*Task requirements*: Can you print the data exactly and leave out each image?

*Data block*:
☆ ☆ ☆ ☆

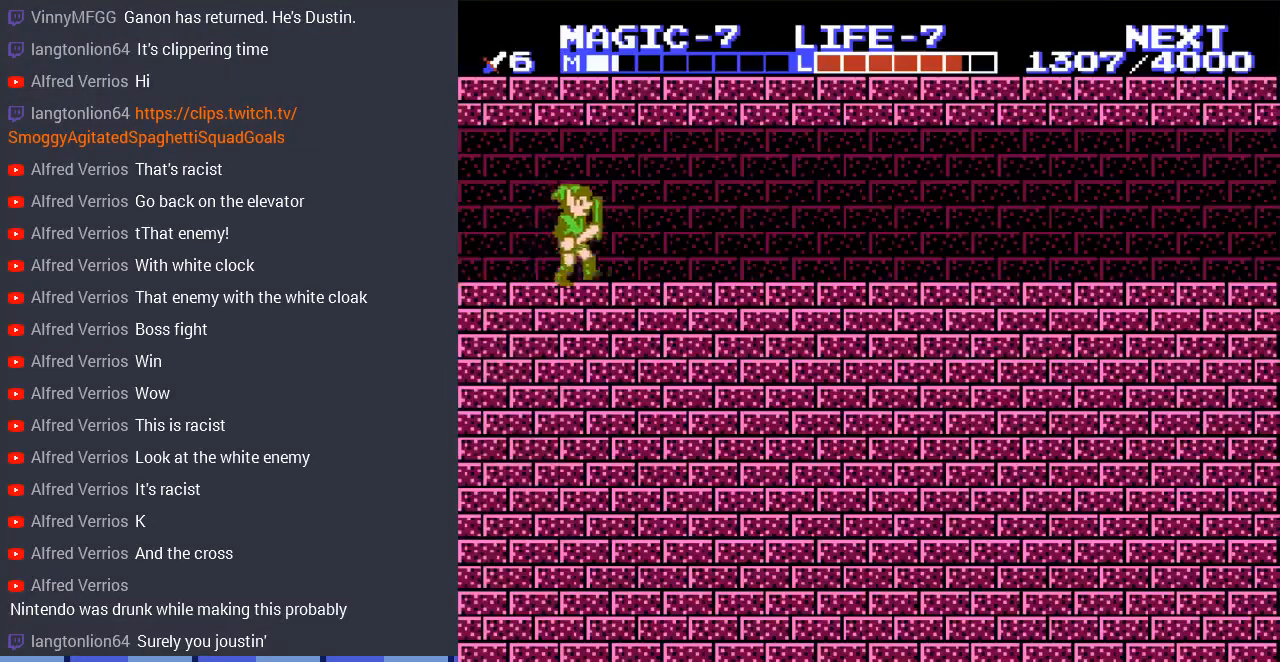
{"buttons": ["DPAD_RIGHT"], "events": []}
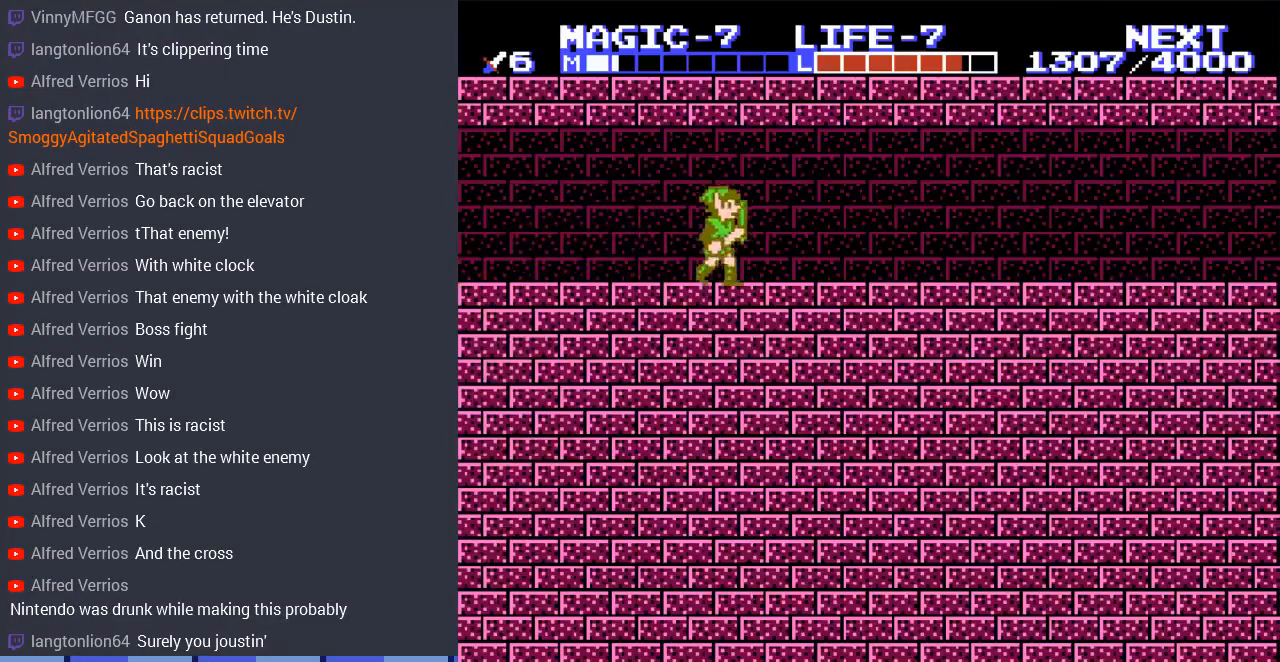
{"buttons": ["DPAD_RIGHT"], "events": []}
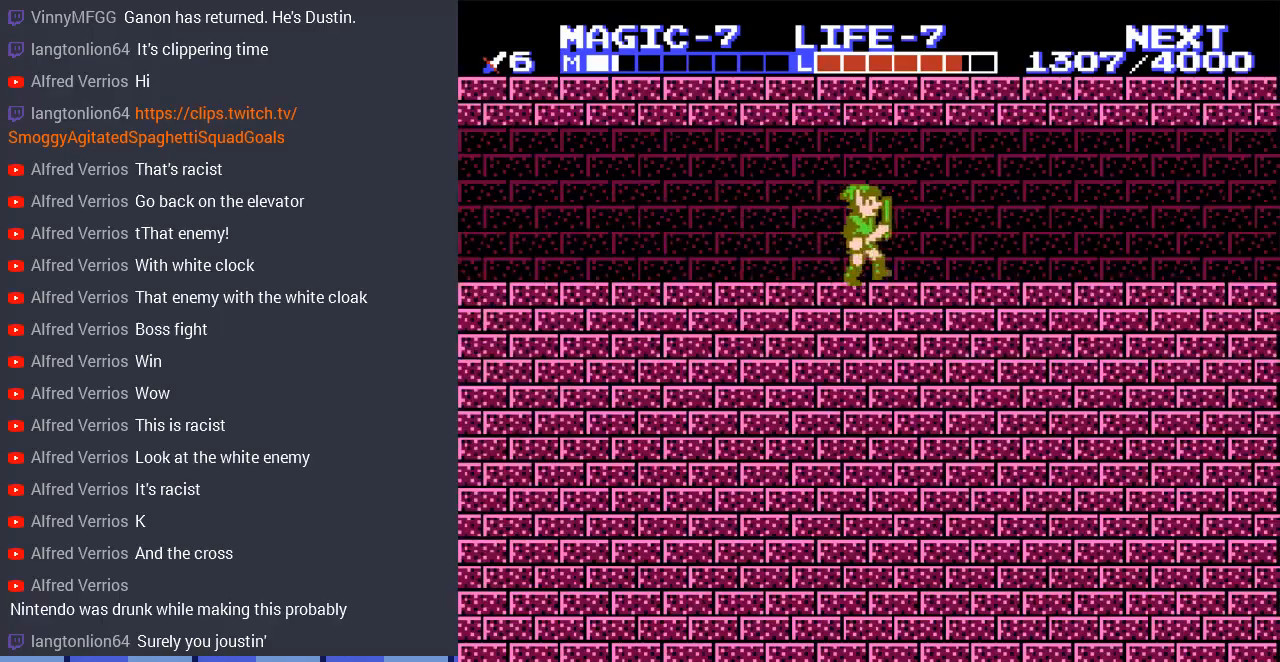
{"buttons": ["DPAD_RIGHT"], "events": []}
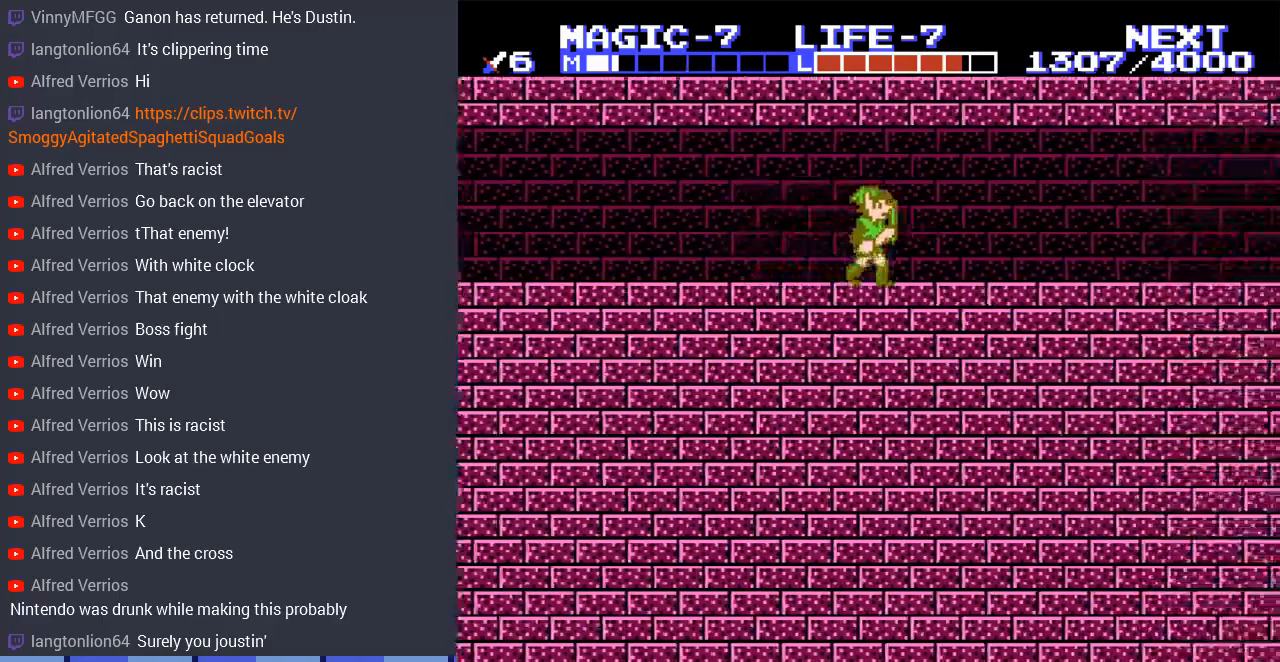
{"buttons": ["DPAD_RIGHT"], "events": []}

☆ ☆ ☆ ☆

*Output for this exercise*:
{"buttons": ["DPAD_RIGHT"], "events": []}
{"buttons": ["DPAD_RIGHT"], "events": []}
{"buttons": ["DPAD_RIGHT"], "events": []}
{"buttons": ["DPAD_RIGHT"], "events": []}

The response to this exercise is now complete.